I’ve spent a lot of time trying to become a person that I like. One big component of that person is having a positive outlook on the world — not being a Pollyannaish “The world is beautiful place!! With Unicorns! And Rainbows! For Everyone!!!” type, but avoiding my depressions, finding the beauty in the ugliness around me, and appreciating everything that I have.
38 years ago, in a hospital room in Nashville, Tennessee, I became my parents’ first child. Those years have been sometimes hard, sometimes easy, but always filled with life and living. And here, at what is probably the midpoint of my time here in this world, this life, I think I have done a pretty good job of finding happiness, and learning to recognize the good things in my world.
I couldn’t ask for a better family. My parents are not perfect, but whose are? Not only did mine provide for me and then some, making sure that I grew up healthy and educated and happy, but (most importantly, to me) taught and encouraged me, both directly and indirectly, to appreciate knowledge, to think for myself, to question and to seek answers. My siblings Mandy, James, and Kate have all taught me a lot — about people, about life, about differences, about myself. I don’t get to see any of them as often as I wish, as there’s a lot of ground between all of us now, but I think about them all often.
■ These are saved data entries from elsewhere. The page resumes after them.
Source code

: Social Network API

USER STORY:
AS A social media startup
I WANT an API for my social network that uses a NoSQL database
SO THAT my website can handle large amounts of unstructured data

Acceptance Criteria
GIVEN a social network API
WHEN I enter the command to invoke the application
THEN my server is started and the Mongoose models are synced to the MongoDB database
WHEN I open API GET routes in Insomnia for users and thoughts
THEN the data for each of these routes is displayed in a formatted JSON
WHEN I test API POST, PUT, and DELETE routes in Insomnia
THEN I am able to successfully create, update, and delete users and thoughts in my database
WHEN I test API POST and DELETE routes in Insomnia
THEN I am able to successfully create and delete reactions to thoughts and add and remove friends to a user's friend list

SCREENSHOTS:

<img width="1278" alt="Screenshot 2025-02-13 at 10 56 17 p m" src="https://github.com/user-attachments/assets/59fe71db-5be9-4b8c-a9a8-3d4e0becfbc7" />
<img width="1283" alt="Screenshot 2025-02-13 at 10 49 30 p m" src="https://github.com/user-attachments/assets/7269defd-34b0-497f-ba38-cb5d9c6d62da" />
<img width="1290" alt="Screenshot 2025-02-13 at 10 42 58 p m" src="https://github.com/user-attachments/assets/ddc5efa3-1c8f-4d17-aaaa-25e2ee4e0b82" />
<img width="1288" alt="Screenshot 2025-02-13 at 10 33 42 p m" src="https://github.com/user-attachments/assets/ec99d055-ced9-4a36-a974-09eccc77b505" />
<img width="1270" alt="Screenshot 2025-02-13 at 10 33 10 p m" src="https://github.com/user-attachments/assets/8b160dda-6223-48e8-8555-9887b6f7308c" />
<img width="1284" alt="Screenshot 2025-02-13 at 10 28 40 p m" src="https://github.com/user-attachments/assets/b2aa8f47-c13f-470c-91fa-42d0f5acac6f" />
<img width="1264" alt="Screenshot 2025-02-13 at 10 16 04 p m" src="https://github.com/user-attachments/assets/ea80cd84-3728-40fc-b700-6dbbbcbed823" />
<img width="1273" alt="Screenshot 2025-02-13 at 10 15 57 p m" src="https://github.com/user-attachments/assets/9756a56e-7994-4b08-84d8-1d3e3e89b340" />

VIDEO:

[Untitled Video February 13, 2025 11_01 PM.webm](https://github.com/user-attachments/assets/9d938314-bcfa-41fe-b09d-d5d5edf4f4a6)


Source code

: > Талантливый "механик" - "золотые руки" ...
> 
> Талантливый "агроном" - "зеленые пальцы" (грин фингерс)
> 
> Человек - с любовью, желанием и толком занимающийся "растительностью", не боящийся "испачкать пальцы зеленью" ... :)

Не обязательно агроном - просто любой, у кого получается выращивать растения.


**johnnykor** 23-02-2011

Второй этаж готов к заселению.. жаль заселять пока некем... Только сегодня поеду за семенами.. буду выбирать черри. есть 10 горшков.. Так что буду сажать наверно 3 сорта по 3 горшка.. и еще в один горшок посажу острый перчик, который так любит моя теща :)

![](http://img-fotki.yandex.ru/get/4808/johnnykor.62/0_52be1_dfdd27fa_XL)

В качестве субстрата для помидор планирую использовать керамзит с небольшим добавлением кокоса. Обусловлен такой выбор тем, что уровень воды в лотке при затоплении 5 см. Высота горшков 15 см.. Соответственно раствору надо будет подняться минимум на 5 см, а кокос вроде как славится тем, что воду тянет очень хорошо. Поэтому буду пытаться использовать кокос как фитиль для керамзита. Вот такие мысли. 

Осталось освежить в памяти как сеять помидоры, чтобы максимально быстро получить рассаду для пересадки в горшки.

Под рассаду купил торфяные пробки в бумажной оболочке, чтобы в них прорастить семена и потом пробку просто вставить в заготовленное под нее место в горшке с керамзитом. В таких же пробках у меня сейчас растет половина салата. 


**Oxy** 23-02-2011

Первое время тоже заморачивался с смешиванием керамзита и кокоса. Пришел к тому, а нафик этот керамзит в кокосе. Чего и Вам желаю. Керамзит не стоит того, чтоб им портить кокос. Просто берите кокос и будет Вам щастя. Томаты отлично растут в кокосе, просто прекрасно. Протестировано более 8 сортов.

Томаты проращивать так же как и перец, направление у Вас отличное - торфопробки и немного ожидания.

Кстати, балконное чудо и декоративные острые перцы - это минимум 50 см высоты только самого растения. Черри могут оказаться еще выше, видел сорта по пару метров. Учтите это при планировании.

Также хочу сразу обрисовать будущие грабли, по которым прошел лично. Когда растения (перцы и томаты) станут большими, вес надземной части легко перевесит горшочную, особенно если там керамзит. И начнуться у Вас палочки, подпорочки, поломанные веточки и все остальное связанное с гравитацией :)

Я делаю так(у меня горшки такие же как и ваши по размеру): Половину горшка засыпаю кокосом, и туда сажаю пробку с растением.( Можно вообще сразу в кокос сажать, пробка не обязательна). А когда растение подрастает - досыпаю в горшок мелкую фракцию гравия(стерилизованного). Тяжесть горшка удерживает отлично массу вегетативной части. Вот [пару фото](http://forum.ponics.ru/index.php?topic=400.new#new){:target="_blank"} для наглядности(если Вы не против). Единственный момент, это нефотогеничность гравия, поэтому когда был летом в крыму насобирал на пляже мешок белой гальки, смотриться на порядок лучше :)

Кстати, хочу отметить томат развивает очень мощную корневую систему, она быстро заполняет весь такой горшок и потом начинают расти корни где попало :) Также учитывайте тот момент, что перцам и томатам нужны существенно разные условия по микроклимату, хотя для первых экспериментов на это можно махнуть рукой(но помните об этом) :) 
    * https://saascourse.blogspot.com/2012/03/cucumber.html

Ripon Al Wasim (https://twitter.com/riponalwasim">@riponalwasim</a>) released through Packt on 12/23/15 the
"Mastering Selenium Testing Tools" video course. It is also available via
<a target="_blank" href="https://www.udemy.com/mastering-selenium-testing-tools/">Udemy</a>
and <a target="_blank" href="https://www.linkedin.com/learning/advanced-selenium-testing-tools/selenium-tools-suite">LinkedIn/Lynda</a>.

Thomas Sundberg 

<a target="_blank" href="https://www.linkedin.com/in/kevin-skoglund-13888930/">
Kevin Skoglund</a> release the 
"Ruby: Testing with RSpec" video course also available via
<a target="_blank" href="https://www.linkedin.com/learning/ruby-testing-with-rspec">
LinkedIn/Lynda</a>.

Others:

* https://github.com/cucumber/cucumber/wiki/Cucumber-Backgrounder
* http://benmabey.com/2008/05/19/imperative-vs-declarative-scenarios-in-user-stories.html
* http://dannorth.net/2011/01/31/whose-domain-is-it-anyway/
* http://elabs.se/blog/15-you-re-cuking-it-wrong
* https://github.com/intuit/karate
My friends make up in quantity what they lack in quality. Kidding aside, I’m surrounded in every facet of my life with the widest variety, the most diverse people. Each and every one of them has taught me something (no unimportant lessons in life), helped me up when I was down, shared good times and bad with me. I may not always be good at showing my appreciation, but it’s there.
I’ve got no shortage of creative stimulation in my world. There’s so much amazing music and film and reading that I’ve been exposed to, and that I continue to find and be introduced to on a daily basis.
I have two jobs. Again, not perfect jobs, filled with their own eccentricities and downsides, but overall two of the better jobs that I could hope for. While I’m not getting rich, I have enough money to live comfortably and happily. The people I work with are mostly those I count as friends, and the work is fulfilling and challenging, each in it’s own way.
I’ve had a lifetime and then some of love, both given and received. Even the failed relationships have provided me with learning, new experiences, and wonderful memories. The love and happiness and laughter and passions that I share now are more than I ever hoped for, more than I even dreamed were possible in this world. I am amazed and astonished daily, left speechless more in the past month than the writer in me would ever have imagined possible.
I’ve always felt as though everything that came before led up to wherever I was at the time. Today, at least, I feel that that is true on a fundamentally and undeniably good level, that all my years of seeking and exploring and learning and sometimes even suffering have paid off in ways that maybe are more than I even deserve.
To everyone that has touched my life — positively or negatively, but especially the good: thank you. It’s a wonderful feeling to consider: as ecstatic as I am to be alive and living this life today, I’m pretty sure this is nowhere near the peak. The past 38 years have led me to this point; the next years, I think, will only get better as I go.